## Input data
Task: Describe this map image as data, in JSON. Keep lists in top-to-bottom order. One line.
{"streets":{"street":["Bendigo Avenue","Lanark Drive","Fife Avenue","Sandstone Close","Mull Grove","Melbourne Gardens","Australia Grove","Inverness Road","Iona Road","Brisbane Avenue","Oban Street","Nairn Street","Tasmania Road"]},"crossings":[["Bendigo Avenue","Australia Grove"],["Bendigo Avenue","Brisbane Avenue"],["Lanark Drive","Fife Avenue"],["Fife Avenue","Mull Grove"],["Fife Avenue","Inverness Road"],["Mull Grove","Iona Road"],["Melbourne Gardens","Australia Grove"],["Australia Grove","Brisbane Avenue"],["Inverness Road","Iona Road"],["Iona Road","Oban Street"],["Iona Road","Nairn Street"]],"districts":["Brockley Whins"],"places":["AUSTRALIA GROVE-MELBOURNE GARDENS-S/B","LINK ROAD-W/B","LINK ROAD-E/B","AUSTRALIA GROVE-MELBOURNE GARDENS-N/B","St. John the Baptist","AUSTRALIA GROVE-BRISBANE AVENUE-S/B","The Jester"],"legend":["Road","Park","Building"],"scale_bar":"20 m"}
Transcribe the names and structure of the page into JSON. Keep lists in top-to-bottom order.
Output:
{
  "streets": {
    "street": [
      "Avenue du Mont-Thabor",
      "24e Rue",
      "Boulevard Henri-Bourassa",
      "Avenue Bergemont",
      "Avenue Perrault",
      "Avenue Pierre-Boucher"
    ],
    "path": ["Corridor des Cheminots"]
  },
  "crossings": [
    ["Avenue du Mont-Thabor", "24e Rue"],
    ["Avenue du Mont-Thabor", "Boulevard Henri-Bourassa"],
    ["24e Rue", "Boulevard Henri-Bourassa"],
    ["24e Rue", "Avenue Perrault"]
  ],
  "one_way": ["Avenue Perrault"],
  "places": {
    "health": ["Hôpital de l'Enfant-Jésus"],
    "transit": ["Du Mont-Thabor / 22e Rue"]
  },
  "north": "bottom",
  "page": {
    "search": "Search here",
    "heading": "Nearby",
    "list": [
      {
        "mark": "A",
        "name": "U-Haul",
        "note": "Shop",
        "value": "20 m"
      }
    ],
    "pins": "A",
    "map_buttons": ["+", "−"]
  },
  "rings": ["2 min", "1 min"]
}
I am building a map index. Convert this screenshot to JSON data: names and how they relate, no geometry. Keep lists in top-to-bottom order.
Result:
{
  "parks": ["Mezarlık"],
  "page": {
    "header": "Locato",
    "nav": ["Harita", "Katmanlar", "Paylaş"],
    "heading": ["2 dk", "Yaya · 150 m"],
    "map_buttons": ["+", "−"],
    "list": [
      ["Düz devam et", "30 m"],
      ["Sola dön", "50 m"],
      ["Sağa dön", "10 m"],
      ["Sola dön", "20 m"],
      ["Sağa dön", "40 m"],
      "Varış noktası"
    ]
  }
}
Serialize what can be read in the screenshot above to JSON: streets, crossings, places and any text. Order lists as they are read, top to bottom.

## What to work on
Retype the data in full, exactly.

## Answer to the exercise
Task: Describe this map image as data, in JSON. Keep lists in top-to-bottom order. One line.
{"streets":{"street":["Bendigo Avenue","Lanark Drive","Fife Avenue","Sandstone Close","Mull Grove","Melbourne Gardens","Australia Grove","Inverness Road","Iona Road","Brisbane Avenue","Oban Street","Nairn Street","Tasmania Road"]},"crossings":[["Bendigo Avenue","Australia Grove"],["Bendigo Avenue","Brisbane Avenue"],["Lanark Drive","Fife Avenue"],["Fife Avenue","Mull Grove"],["Fife Avenue","Inverness Road"],["Mull Grove","Iona Road"],["Melbourne Gardens","Australia Grove"],["Australia Grove","Brisbane Avenue"],["Inverness Road","Iona Road"],["Iona Road","Oban Street"],["Iona Road","Nairn Street"]],"districts":["Brockley Whins"],"places":["AUSTRALIA GROVE-MELBOURNE GARDENS-S/B","LINK ROAD-W/B","LINK ROAD-E/B","AUSTRALIA GROVE-MELBOURNE GARDENS-N/B","St. John the Baptist","AUSTRALIA GROVE-BRISBANE AVENUE-S/B","The Jester"],"legend":["Road","Park","Building"],"scale_bar":"20 m"}
Transcribe the names and structure of the page into JSON. Keep lists in top-to-bottom order.
Output:
{
  "streets": {
    "street": [
      "Avenue du Mont-Thabor",
      "24e Rue",
      "Boulevard Henri-Bourassa",
      "Avenue Bergemont",
      "Avenue Perrault",
      "Avenue Pierre-Boucher"
    ],
    "path": ["Corridor des Cheminots"]
  },
  "crossings": [
    ["Avenue du Mont-Thabor", "24e Rue"],
    ["Avenue du Mont-Thabor", "Boulevard Henri-Bourassa"],
    ["24e Rue", "Boulevard Henri-Bourassa"],
    ["24e Rue", "Avenue Perrault"]
  ],
  "one_way": ["Avenue Perrault"],
  "places": {
    "health": ["Hôpital de l'Enfant-Jésus"],
    "transit": ["Du Mont-Thabor / 22e Rue"]
  },
  "north": "bottom",
  "page": {
    "search": "Search here",
    "heading": "Nearby",
    "list": [
      {
        "mark": "A",
        "name": "U-Haul",
        "note": "Shop",
        "value": "20 m"
      }
    ],
    "pins": "A",
    "map_buttons": ["+", "−"]
  },
  "rings": ["2 min", "1 min"]
}
I am building a map index. Convert this screenshot to JSON data: names and how they relate, no geometry. Keep lists in top-to-bottom order.
Result:
{
  "parks": ["Mezarlık"],
  "page": {
    "header": "Locato",
    "nav": ["Harita", "Katmanlar", "Paylaş"],
    "heading": ["2 dk", "Yaya · 150 m"],
    "map_buttons": ["+", "−"],
    "list": [
      ["Düz devam et", "30 m"],
      ["Sola dön", "50 m"],
      ["Sağa dön", "10 m"],
      ["Sola dön", "20 m"],
      ["Sağa dön", "40 m"],
      "Varış noktası"
    ]
  }
}
Serialize what can be read in the screenshot above to JSON: streets, crossings, places and any text. Order lists as they are read, top to bottom.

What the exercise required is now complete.